Comme le milieu des entreprises, le champ scolaire est soumis à une domination culturelle. Cette domination – de nature capitaliste – s’observe au travers de l’application de grands principes (individualisation de l’apprentissage, élève acteur d’un apprentissage décidé sans lui, élève chargé de s’auto-motiver, planification à outrance de l’enseignement, etc.), en apparence positifs, mais en fait néfaste à la recherche de plus d’égalité sociale.
Pour comprendre les raisons de cet état de faits, Jean Blairon fait d’abord un retour en arrière, pour montrer comment les enjeux scolaires se sont d’abord inscrits dans un paradigme social : il s’agissait, dans les années 60 et 70, d’une lutte pour l'ascension, pour la distribution des places dans les appareils économique et politique (les « besoins » sociétaux s'expriment par un désir de monter dans l'échelle sociale).
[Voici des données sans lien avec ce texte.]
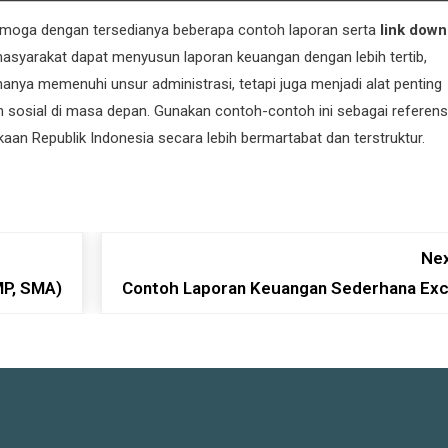
emoga dengan tersedianya beberapa contoh laporan serta
link down
 masyarakat dapat menyusun laporan keuangan dengan lebih tertib,
anya memenuhi unsur administrasi, tetapi juga menjadi alat penting
 sosial di masa depan. Gunakan contoh-contoh ini sebagai referens
an Republik Indonesia secara lebih bermartabat dan terstruktur.
Nex
MP, SMA)
Contoh Laporan Keuangan Sederhana Exc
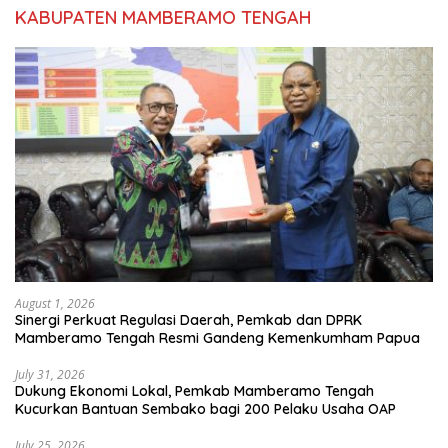
KABUPATEN MAMBERAMO TENGAH
August 1, 2026
Sinergi Perkuat Regulasi Daerah, Pemkab dan DPRK
Mamberamo Tengah Resmi Gandeng Kemenkumham Papua
July 31, 2026
Dukung Ekonomi Lokal, Pemkab Mamberamo Tengah
Kucurkan Bantuan Sembako bagi 200 Pelaku Usaha OAP
July 25, 2026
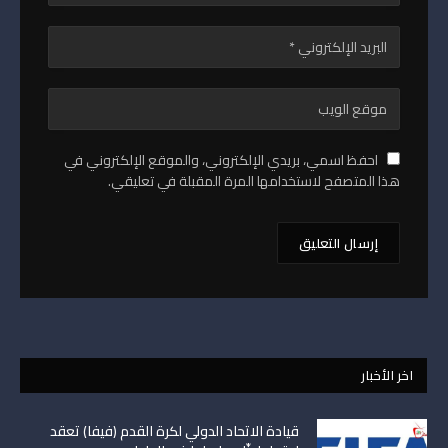
احفظ اسمي، بريدي الإلكتروني، والموقع الإلكتروني في
هذا المتصفح لاستخدامها المرة المقبلة في تعليقي.
اخر الأخبار
قيادة الاتحاد الدولي لكرة القدم (فيفا) تعقد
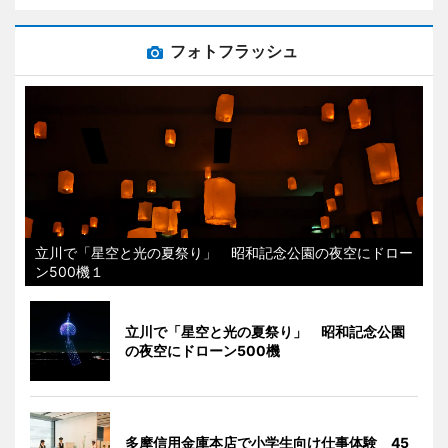
フォトフラッシュ
立川で「星空と光の夏祭り」 昭和記念公園の夜空にドロー
ン500機１
立川で「星空と光の夏祭り」 昭和記念公園
の夜空にドローン500機
多摩信用金庫本店で小学生向け仕事体験 45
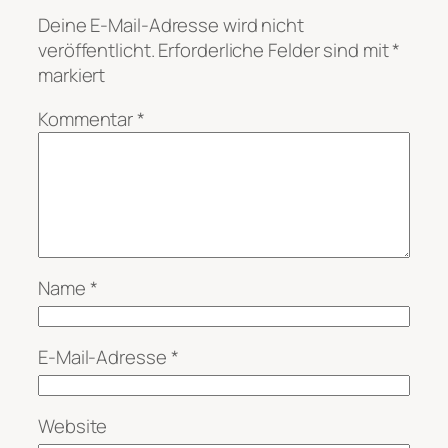
Deine E-Mail-Adresse wird nicht
veröffentlicht.
Erforderliche Felder sind mit
*
markiert
Kommentar
*
Name
*
E-Mail-Adresse
*
Website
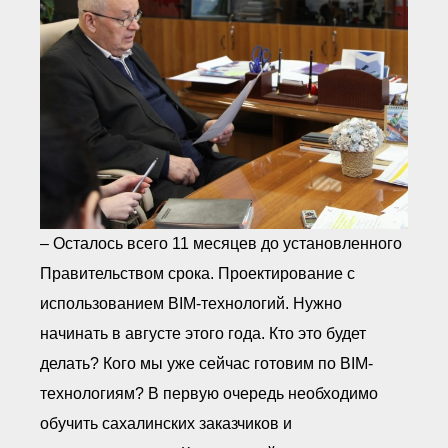
– Осталось всего 11 месяцев до установленного
Правительством срока. Проектирование с
использованием BIM-технологий. Нужно
начинать в августе этого года. Кто это будет
делать? Кого мы уже сейчас готовим по BIM-
технологиям? В первую очередь необходимо
обучить сахалинских заказчиков и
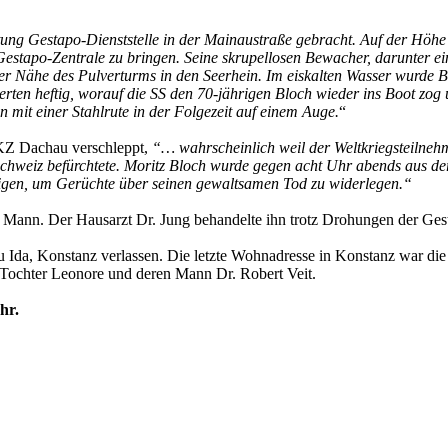
g Gestapo-Dienststelle in der Mainaustraße gebracht. Auf der Höhe des 
Gestapo-Zentrale zu bringen. Seine skrupellosen Bewacher, darunter ei
n der Nähe des Pulverturms in den Seerhein. Im eiskalten Wasser wurde
erten heftig, worauf die SS den 70-jährigen Bloch wieder ins Boot z
 mit einer Stahlrute in der Folgezeit auf einem Auge.
“
 KZ Dachau verschleppt,
“… wahr­scheinlich weil der Weltkriegsteilnehm
hweiz befürchtete. Moritz Bloch wurde gegen acht Uhr abends aus der
zeigen, um Gerüchte über seinen gewaltsamen Tod zu widerlegen.“
 Mann. Der Hausarzt Dr. Jung behandelte ihn trotz Drohungen der Ges
Ida, Konstanz verlassen. Die letzte Wohnadresse in Konstanz war die 
r Tochter Leonore und deren Mann Dr. Robert Veit.
hr.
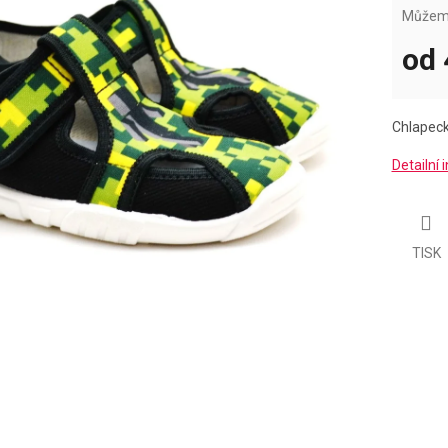
Můžeme
od
Měrná
cena:
Chlapeck
Detailní
TISK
Puis il pointe les déplacements et les affaiblissements de la lutte pour l'égalité sur le terrain scolaire. La version « sociale » de la lutte a été rapidement jugée insuffisante (en partie à juste titre), au profit d’une version plus « culturelle » : en d’autre terme, la lutte «(sociale) pour l’égalité a été coiffée par la lutte (culturelle) pour la liberté, parfaitement légitime et souhaitable en soi. Mais le manque d’articulation des deux types de lutte a permis de renforcer les inégalités. Sur ce terreau s’est greffé le néo-management et ses techniques d’ingéniérie, qui ont pollué bien des champs, le champ éducatif comme les autres. La domination culturelle dans les entreprises est ainsi fort proche de celle qui s’exerce à l’école. Nous aurions ainsi la plus absolue nécessité de comparer les exemples de domination et de résistance dans le monde du travail et dans les institutions éducatives, et d'ailleurs sociales, comme les EFT ou OISP.